There have been cases of fans pushing back against traditional sports crossing over into video games: these sports fans worry that esports versions of their favorite sport will erode its value. For example, Forbes reports that, in September of 2018, “a Swiss Super League Soccer match had to be halted because fans threw game console controllers onto the pitch in opposition to a proposed official Swiss esports league. They believe club resources should be focused solely on soccer, not a commercial venture that could threaten tradition.”
EA Sports is “in the Game”
Electronic Arts is the leading publisher of sports-based video games, and its popular sports franchises FIFA, Madden NFL, and NBA Live. Of these, soccer is the most popular global sport, and FIFA is EA’s most popular sports series and potentially the best-poised for success in esports competition.
While the popularity of FIFA esports has yet to reach the levels of the leading MOBA or FPS titles, EA is making significant investments and efforts to promote and grow the scene. Some 300 to 400 EA staff work on esports, according to Todd Sitrin, senior VP and general manager of EA’s competitive gaming division. EA’s competitive gaming division has around 30 partners, including tournament operator Gfinity, esports league PGL, and a host of real-world soccer leagues including the English Premier League, La Liga, League One, The Dutch League, and MLS in North America. Fifteen to twenty leagues run licensed competitions in partnership with EA. As a result of these efforts, the total viewership numbers for competitive FIFA tripled last year, and about 20 million people competed at the beginning of the FIFA eWorld Cup qualifiers.

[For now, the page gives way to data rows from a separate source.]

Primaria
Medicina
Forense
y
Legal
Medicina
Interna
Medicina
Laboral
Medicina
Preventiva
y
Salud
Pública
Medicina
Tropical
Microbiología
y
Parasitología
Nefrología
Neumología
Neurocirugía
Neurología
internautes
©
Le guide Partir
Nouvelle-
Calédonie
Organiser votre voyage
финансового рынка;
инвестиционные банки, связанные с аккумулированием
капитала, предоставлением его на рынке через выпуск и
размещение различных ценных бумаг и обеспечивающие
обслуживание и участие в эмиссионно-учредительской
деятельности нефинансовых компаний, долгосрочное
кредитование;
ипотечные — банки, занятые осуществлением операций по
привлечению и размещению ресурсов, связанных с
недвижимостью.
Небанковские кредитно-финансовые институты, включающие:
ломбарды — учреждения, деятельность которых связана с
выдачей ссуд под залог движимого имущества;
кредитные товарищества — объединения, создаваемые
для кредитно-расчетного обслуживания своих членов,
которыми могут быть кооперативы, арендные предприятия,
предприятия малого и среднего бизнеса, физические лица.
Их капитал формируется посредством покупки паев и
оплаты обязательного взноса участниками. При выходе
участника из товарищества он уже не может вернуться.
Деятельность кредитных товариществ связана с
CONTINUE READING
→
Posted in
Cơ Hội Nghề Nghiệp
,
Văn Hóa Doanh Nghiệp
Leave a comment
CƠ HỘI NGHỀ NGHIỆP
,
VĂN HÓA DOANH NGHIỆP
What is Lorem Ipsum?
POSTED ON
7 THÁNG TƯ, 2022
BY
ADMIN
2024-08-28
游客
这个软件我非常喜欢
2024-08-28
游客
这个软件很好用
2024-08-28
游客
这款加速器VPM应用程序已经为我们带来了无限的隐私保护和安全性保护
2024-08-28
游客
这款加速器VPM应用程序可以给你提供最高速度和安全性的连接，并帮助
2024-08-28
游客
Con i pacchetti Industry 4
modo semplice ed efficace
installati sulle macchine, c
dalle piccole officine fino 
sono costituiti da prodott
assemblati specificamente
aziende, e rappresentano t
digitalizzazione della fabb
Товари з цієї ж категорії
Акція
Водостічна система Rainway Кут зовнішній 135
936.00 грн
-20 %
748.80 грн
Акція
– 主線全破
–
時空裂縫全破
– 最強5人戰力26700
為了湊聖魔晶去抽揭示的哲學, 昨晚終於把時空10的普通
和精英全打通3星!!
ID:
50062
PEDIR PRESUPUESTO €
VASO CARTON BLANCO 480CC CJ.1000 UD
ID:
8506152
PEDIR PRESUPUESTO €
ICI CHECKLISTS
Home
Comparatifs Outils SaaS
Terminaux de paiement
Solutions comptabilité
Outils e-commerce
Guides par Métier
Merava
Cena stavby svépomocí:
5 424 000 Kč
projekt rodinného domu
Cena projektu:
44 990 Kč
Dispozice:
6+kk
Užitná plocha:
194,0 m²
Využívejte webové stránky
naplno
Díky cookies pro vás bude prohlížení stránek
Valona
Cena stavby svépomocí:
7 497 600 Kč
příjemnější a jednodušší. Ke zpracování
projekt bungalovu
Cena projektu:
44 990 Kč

Speaking to the perceived threat that soccer esports may present to traditional soccer, the English Premier League’s Managing Director, Richard Masters, told Forbes that “there is a desire to ensure that the overall product is not threatened by the rise of competitive gaming and to ensure it continues to attract the attention of younger audiences.”
In addition to FIFA esports, EA also created the Madden NFL Championship Series (MCS), which features a series of qualifying events, open tournaments, and a major championship event called the Madden Bowl. Similarly, the EA Sports NHL 18 tournament gives hockey esports fans and competitors an opportunity to win a championship trophy and their share of a $100,000 prize pool.
Prospect for Growth
EA believes that itss sports-based video games franchises have the potential to compete with LoL, Dota 2, and CS:GO as esports, and justifiably so. Given their accessibility and fandoms that reach into the billions, traditional sports still have a great deal of untapped potential to realize as esports, provided that the divide between real sports fandom and esports fandom can be bridged.

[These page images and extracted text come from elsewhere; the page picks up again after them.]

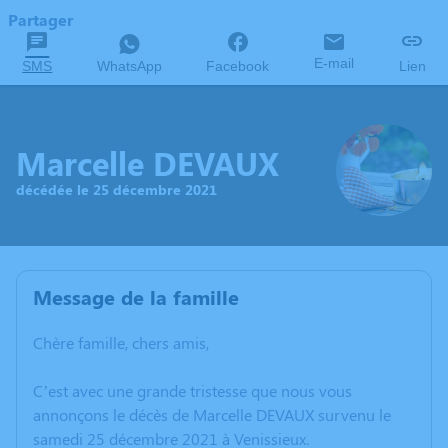
Partager
E-mail
SMS
WhatsApp
Facebook
Lien
Marcelle DEVAUX
décédée le 25 décembre 2021
Message de la famille
Chère famille, chers amis,
C’est avec une grande tristesse que nous vous
annonçons le décès de Marcelle DEVAUX survenu le
samedi 25 décembre 2021 à Venissieux.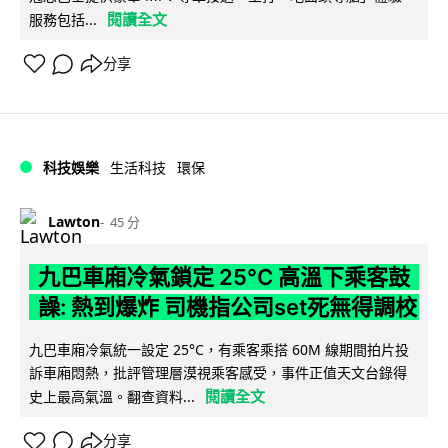
閱讀全文
服務包括...
分享
科技娛樂
生活科技
環保
Lawton
45 分
九巴車廂冷氣鎖定 25°C 高溫下乘客鼓
譟: 熱到爆炸 司機指公司set死無得調校
九巴車廂冷氣統一設定 25°C，有乘客乘搭 60M 線期間拍片投
訴車廂悶熱，批評管理層漠視乘客感受，事件正值天文台錄得
閱讀全文
史上最高氣溫。翻查資料...
分享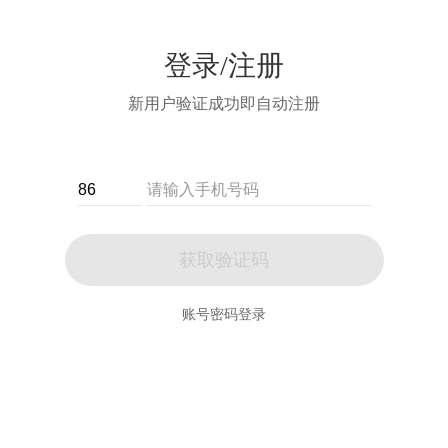
登录/注册
新用户验证成功即自动注册
获取验证码
账号密码登录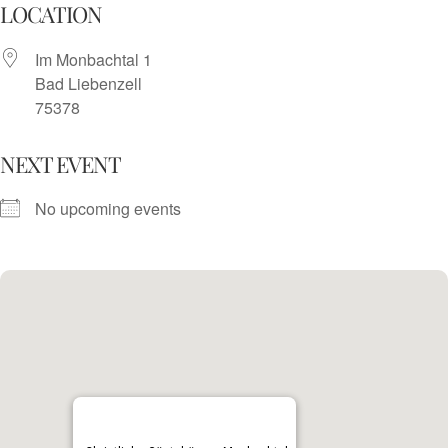
Skip
LOCATION
to
Im Monbachtal 1
content
Bad Liebenzell
75378
NEXT EVENT
No upcoming events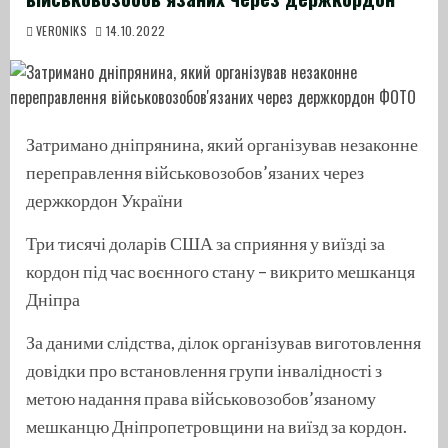
VERONIKS
14.10.2022
Затримано дніпрянина, який організував незаконне
переправлення військовозобов’язаних через
держкордон України
Три тисячі доларів США за сприяння у виїзді за
кордон під час воєнного стану – викрито мешканця
Дніпра
За даними слідства, ділок організував виготовлення
довідки про встановлення групи інвалідності з
метою надання права військовозобов’язаному
мешканцю Дніпропетровщини на виїзд за кордон.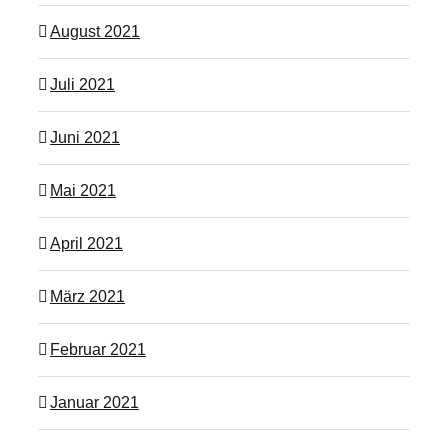
August 2021
Juli 2021
Juni 2021
Mai 2021
April 2021
März 2021
Februar 2021
Januar 2021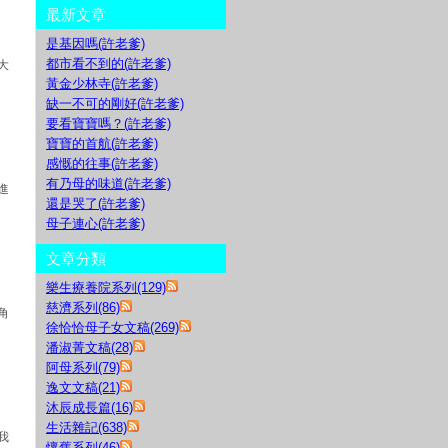
最新文章
是基因嗎(許老爹)
都市看不到的(許老爹)
大
黃金少林寺(許老爹)
缺一不可的剛好(許老爹)
要看寶寶嗎？(許老爹)
寶寶的首航(許老爹)
感慨的往事(許老爹)
有乃母的味道(許老爹)
進
還是哭了(許老爹)
母子連心(許老爹)
文章分類
樂生療養院系列(129)
慈濟系列(86)
角
徐恰恰母子女文稿(269)
潘淑菁文稿(28)
阿母系列(79)
逸文文稿(21)
沐辰成長篇(16)
生活雜記(638)
我
懷舊系列(46)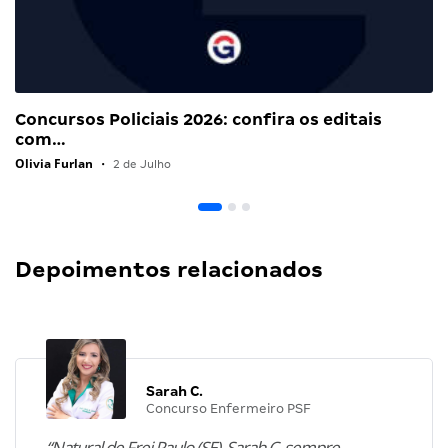
Concursos Policiais 2026: confira os editais
com…
Olivia Furlan
•
2 de Julho
Depoimentos relacionados
Sarah C.
Concurso Enfermeiro PSF
“Natural de Frei Paulo (SE), Sarah C. sempre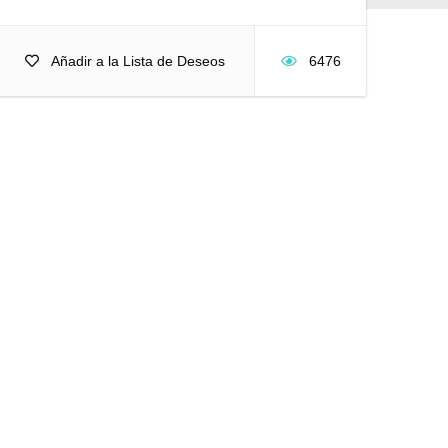
Añadir a la Lista de Deseos
6476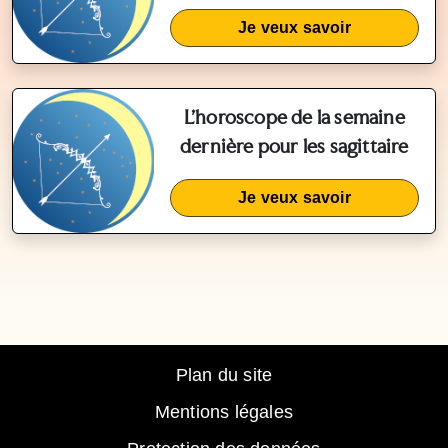
Je veux savoir
L'horoscope de la semaine
dernière pour les sagittaire
Je veux savoir
Plan du site
Mentions légales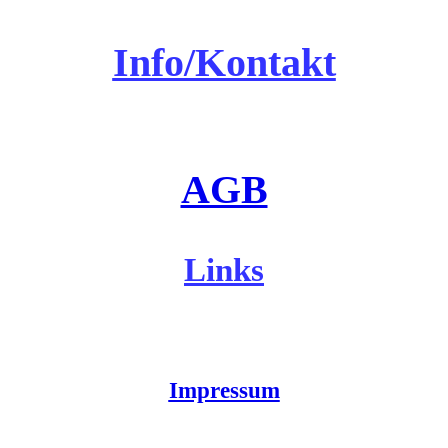
Info/Kontakt
AGB
Links
Impressum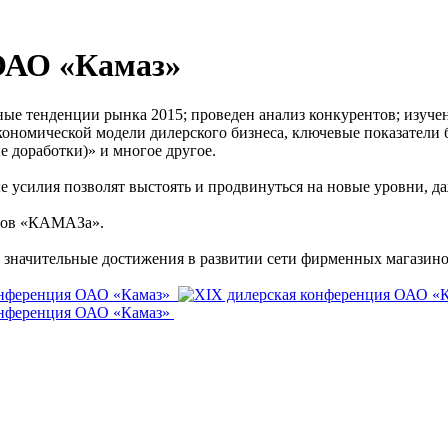
ОАО «Камаз»
е тенденции рынка 2015; проведен анализ конкурентов; изучена
ономической модели дилерского бизнеса, ключевые показатели 
 доработки)» и многое другое.
ые усилия позволят выстоять и продвинуться на новые уровни, 
еров «КАМАЗа».
 значительные достижения в развитии сети фирменных магазин
онференция ОАО «Камаз»
онференция ОАО «Камаз»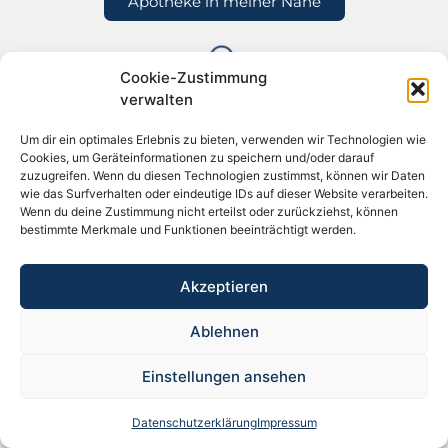
Apotheke in meiner Nähe
Cookie-Zustimmung
verwalten
Um dir ein optimales Erlebnis zu bieten, verwenden wir Technologien wie
Cookies, um Geräteinformationen zu speichern und/oder darauf
zuzugreifen. Wenn du diesen Technologien zustimmst, können wir Daten
© Copyright ECA-Medical Handels-GmbH
wie das Surfverhalten oder eindeutige IDs auf dieser Website verarbeiten.
Wenn du deine Zustimmung nicht erteilst oder zurückziehst, können
bestimmte Merkmale und Funktionen beeinträchtigt werden.
Akzeptieren
Ablehnen
Einstellungen ansehen
Datenschutzerklärung
Impressum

Esports and the majority of its viewers are still young. Future generations will grow up with esports, entrenched attitudes will evolve, and so significant increases in viewership and participation are arguably inevitable. Emerging technologies may also prove to be a catalyst for growth for sports video games esports. In an interview with VentureBeat, Matt Bilbey, EA’s executive VP for strategic growth, said that the company is working on developing AR and VR for games like FIFA19: “whether it’s AR on a table in front of you, where you see a stadium render, whether you’re playing or just watching the eWorld Cup final, I think there are definitely options that will bring even closer engagement to what’s happening on the pitch.”
While esports based on traditional sports presently lags esports based on other genres, the potential for them to catch up and achieve sizeable market share is undeniable, and EA seems both determined and poised to realize and capture this opportunity.